THE New South Wales Crime Commission and the Australian Jockey Club have opened wide-ranging investigations into allegations of race-fixing.
And the first casualty of the probe came yesterday when former Melbourne Cup-winning jockey, Jim Cassidy, was banned for six months for failing to appear before the inquiry panel.
It is claimed race-fixing has been rife in New South Wales with suggestions that jockeys in South Australia and Queensland have also been involved.
After weeks of rumours, the allegations surfaced for the first time, officially, yesterday with the suspension of Sydney-based Cassidy who booted New Zealand raider Kiwi to victory in the 1983 Melbourne Cup.

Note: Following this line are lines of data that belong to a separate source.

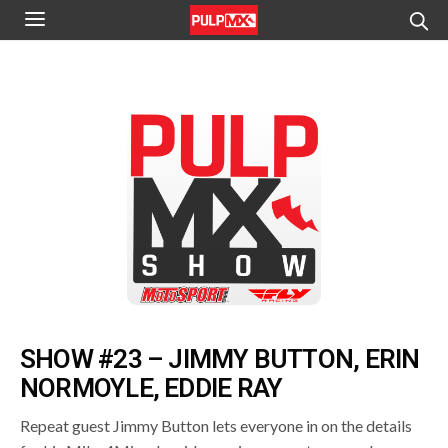
SHOW #23 – JIMMY BUTTON, ERIN
NORMOYLE, EDDIE RAY
Repeat guest Jimmy Button lets everyone in on the details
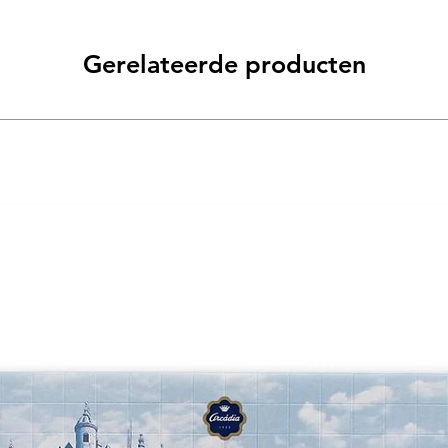
Gerelateerde producten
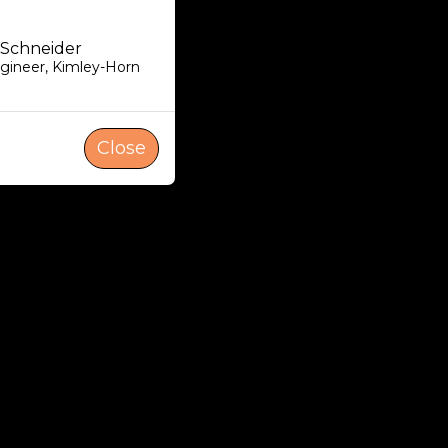
 Schneider
ngineer
,
Kimley-Horn
Close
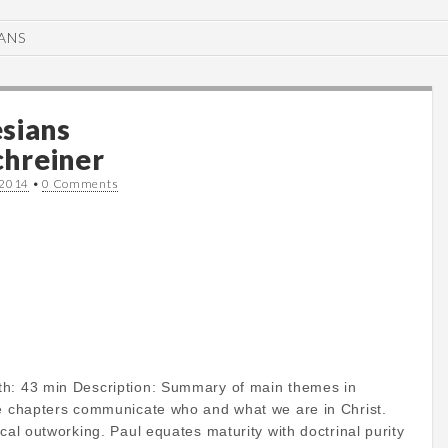
ANS
sians
hreiner
 2014
•
0 Comments
th: 43 min Description: Summary of main themes in
ee chapters communicate who and what we are in Christ.
ical outworking. Paul equates maturity with doctrinal purity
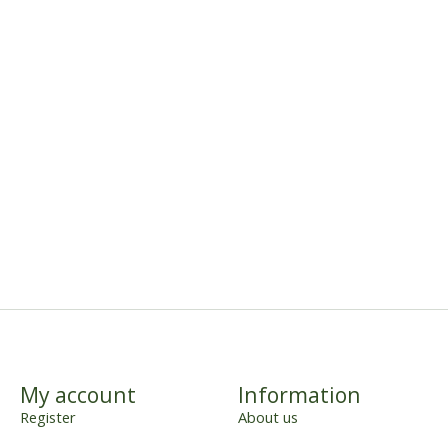
My account
Information
Register
About us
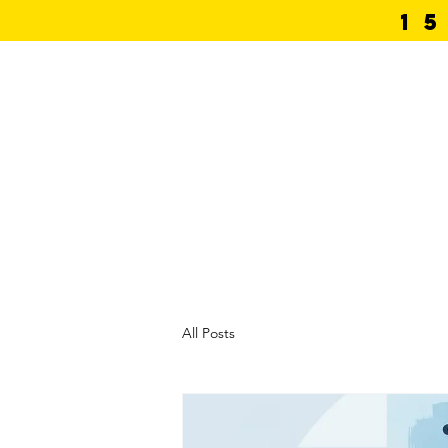
1
Home
Photos
Bo
All Posts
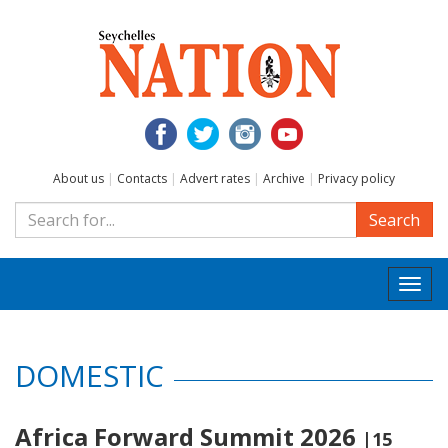
About us
|
Contacts
|
Advert rates
|
Archive
|
Privacy policy
Search
Togg
navi
DOMESTIC
Africa Forward Summit 2026
|15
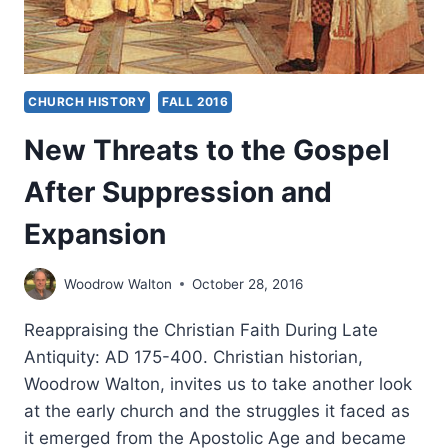
CHURCH HISTORY
FALL 2016
New Threats to the Gospel
After Suppression and
Expansion
Woodrow Walton
October 28, 2016
Reappraising the Christian Faith During Late
Antiquity: AD 175-400. Christian historian,
Woodrow Walton, invites us to take another look
at the early church and the struggles it faced as
it emerged from the Apostolic Age and became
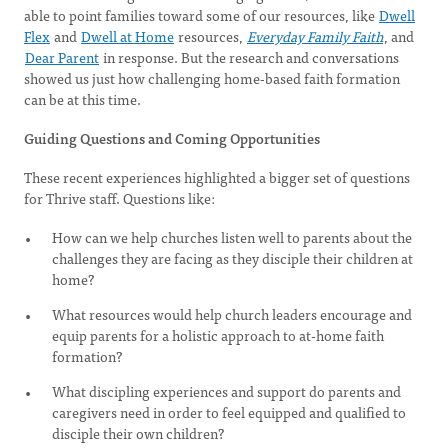
able to point families toward some of our resources, like
Dwell
Flex
and
Dwell at Home
resources,
Everyday Family Faith
, and
Dear Parent
in response. But the research and conversations
showed us just how challenging home-based faith formation
can be at this time.
Guiding Questions and Coming Opportunities
These recent experiences highlighted a bigger set of questions
for Thrive staff. Questions like:
How can we help churches listen well to parents about the
challenges they are facing as they disciple their children at
home?
What resources would help church leaders encourage and
equip parents for a holistic approach to at-home faith
formation?
What discipling experiences and support do parents and
caregivers need in order to feel equipped and qualified to
disciple their own children?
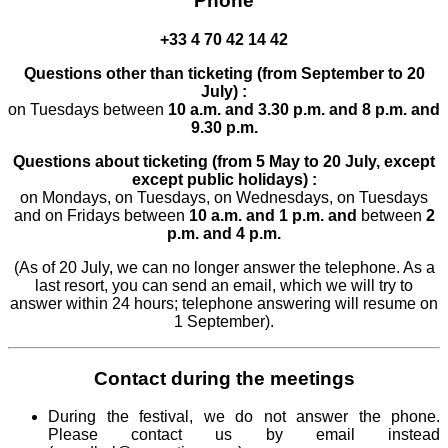
Phone
+33 4 70 42 14 42
Questions other than ticketing (from September to 20
July) :
on Tuesdays between
10 a.m. and 3.30 p.m.
and 8 p.m. and
9.30 p.m.
Questions about ticketing (from 5 May to 20 July, except
except public holidays) :
on Mondays, on Tuesdays, on Wednesdays, on Tuesdays
and on Fridays between
10 a.m. and 1 p.m. and
between
2
p.m. and 4 p.m.
(As of 20 July, we can no longer answer the telephone. As a
last resort, you can send an email, which we will try to
answer within 24 hours; telephone answering will resume on
1 September).
Contact during the meetings
During the festival, we do not answer the phone.
Please contact us by email instead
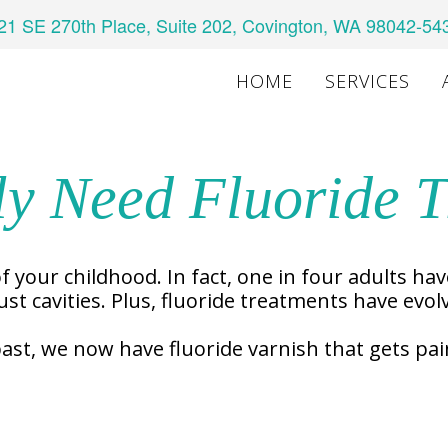
21 SE 270th Place, Suite 202, Covington, WA 98042-54
HOME
SERVICES
ly Need Fluoride 
f your childhood. In fact, one in four adults hav
st cavities. Plus, fluoride treatments have evol
past, we now have fluoride varnish that gets pa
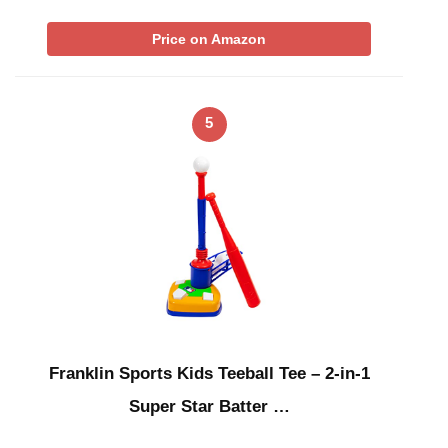
Price on Amazon
5
Franklin Sports Kids Teeball Tee – 2-in-1
Super Star Batter …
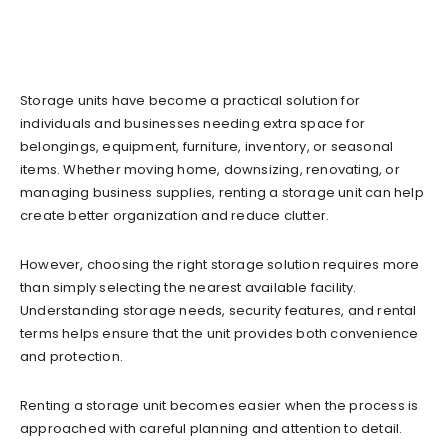
Storage units have become a practical solution for
individuals and businesses needing extra space for
belongings, equipment, furniture, inventory, or seasonal
items. Whether moving home, downsizing, renovating, or
managing business supplies, renting a storage unit can help
create better organization and reduce clutter.
However, choosing the right storage solution requires more
than simply selecting the nearest available facility.
Understanding storage needs, security features, and rental
terms helps ensure that the unit provides both convenience
and protection.
Renting a storage unit becomes easier when the process is
approached with careful planning and attention to detail.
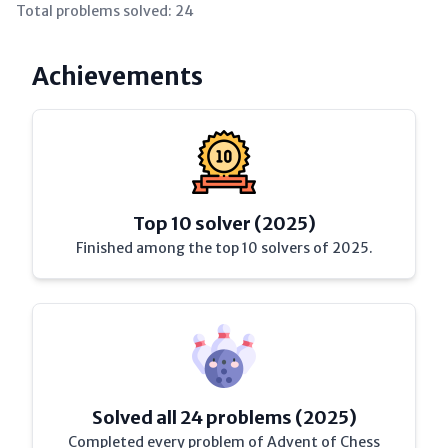
Total problems solved:
24
Achievements
Top 10 solver (2025)
Finished among the top 10 solvers of 2025.
Solved all 24 problems (2025)
Completed every problem of Advent of Chess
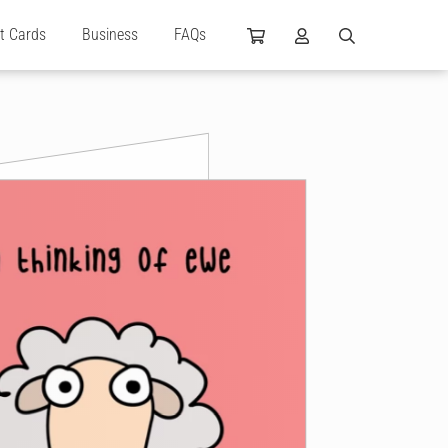
ft Cards
Business
FAQs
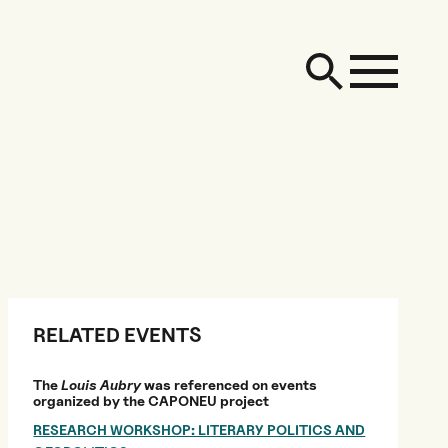
RELATED EVENTS
The
Louis Aubry
was referenced on events
organized by the CAPONEU project
RESEARCH WORKSHOP: LITERARY POLITICS AND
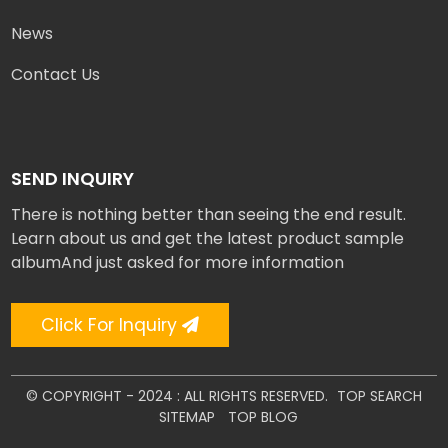
News
Contact Us
SEND INQUIRY
There is nothing better than seeing the end result.
Learn about us and get the latest product sample
albumAnd just asked for more information
Click For Inquiry
© COPYRIGHT - 2024 : ALL RIGHTS RESERVED.
TOP SEARCH
SITEMAP
TOP BLOG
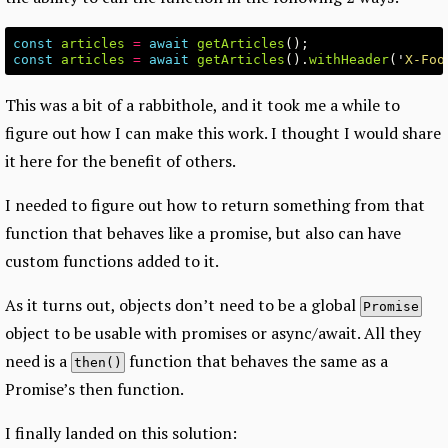
const
articles
=
await
getArticles
();
const
articles
=
await
getArticles
().
withHeader
(
'
X-Foo
This was a bit of a rabbithole, and it took me a while to
figure out how I can make this work. I thought I would share
it here for the benefit of others.
I needed to figure out how to return something from that
function that behaves like a promise, but also can have
custom functions added to it.
As it turns out, objects don’t need to be a global
Promise
object to be usable with promises or async/await. All they
need is a
function that behaves the same as a
then()
Promise’s then function.
I finally landed on this solution:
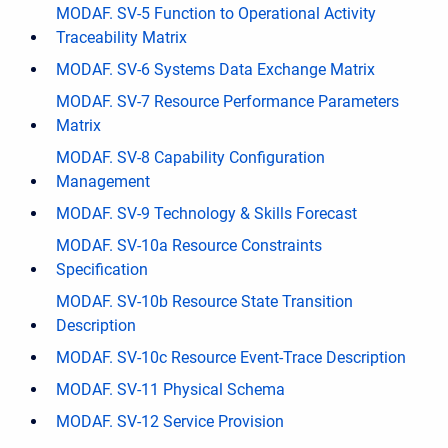
MODAF. SV-5 Function to Operational Activity
Traceability Matrix
MODAF. SV-6 Systems Data Exchange Matrix
MODAF. SV-7 Resource Performance Parameters
Matrix
MODAF. SV-8 Capability Configuration
Management
MODAF. SV-9 Technology & Skills Forecast
MODAF. SV-10a Resource Constraints
Specification
MODAF. SV-10b Resource State Transition
Description
MODAF. SV-10c Resource Event-Trace Description
MODAF. SV-11 Physical Schema
MODAF. SV-12 Service Provision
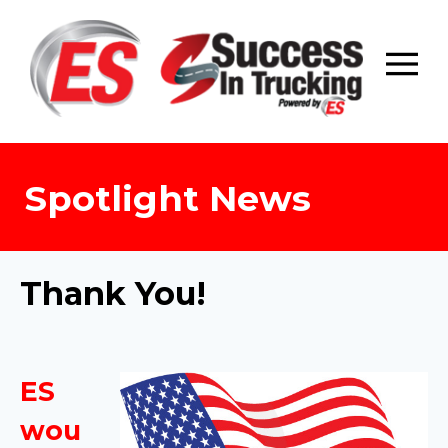
Skip
to
content
Spotlight News
Thank You!
ES
wou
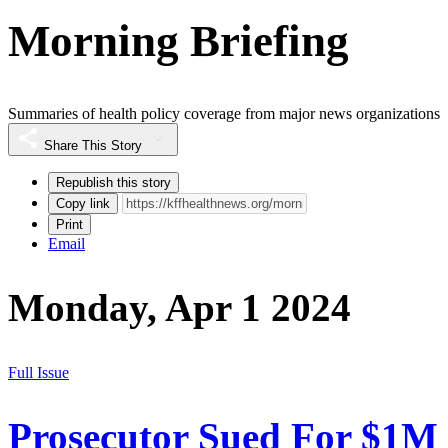
Morning Briefing
Summaries of health policy coverage from major news organizations
Share This Story
Republish this story
Copy link
Print
Email
Monday, Apr 1 2024
Full Issue
Prosecutor Sued For $1M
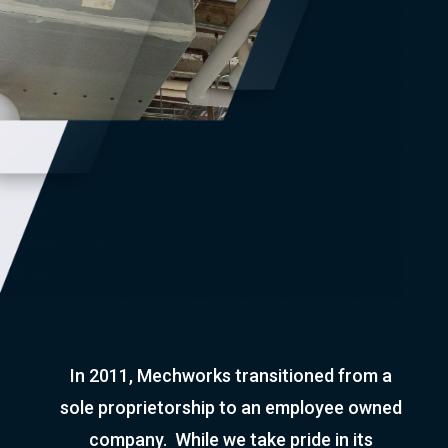
In 2011, Mechworks transitioned from a
sole proprietorship to an employee owned
company. While we take pride in its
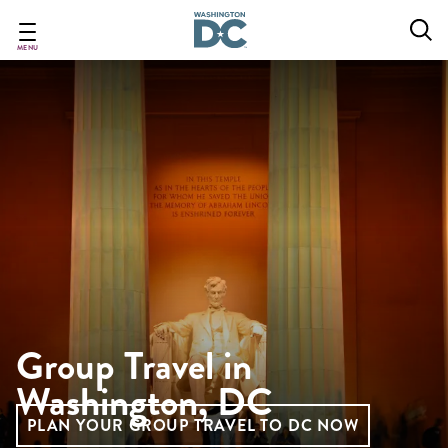
Skip
to
main
MENU
content
Group Travel in
Washington, DC
PLAN YOUR GROUP TRAVEL TO DC NOW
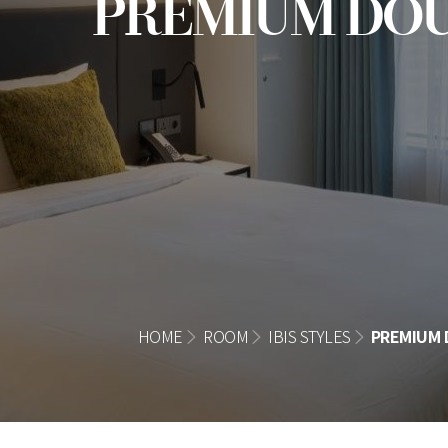
PREMIUM DO
HOME
ROOM
IBIS STYLES
PREMIUM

The AJC was advised, by senior representatives of the Crime Commission, of information gathered on tapes of telephone conversations recorded by Federal Police during the course of a drug investigation of a leading Sydney identity, who is now in custody. The tapes - 4,000 hours of them - were subsequently handed to the Crime Commission. Transcripts of the calls which the Sydney Morning Herald had obtained reportedly revealed that alleged conspirators in drug dealings had bribed jockeys in Adelaide, Brisbane and Sydney, but mainly in New South Wales capital.
Two current senior Sydney jockeys 'participated in race fixing with an alleged drug boss who is now in prison awaiting trial for drug importation', the report said.
But it still remains unclear whether Cassidy was one of the jockeys mentioned in the transcripts or was simply summoned before investigators to provide additional information for the panel.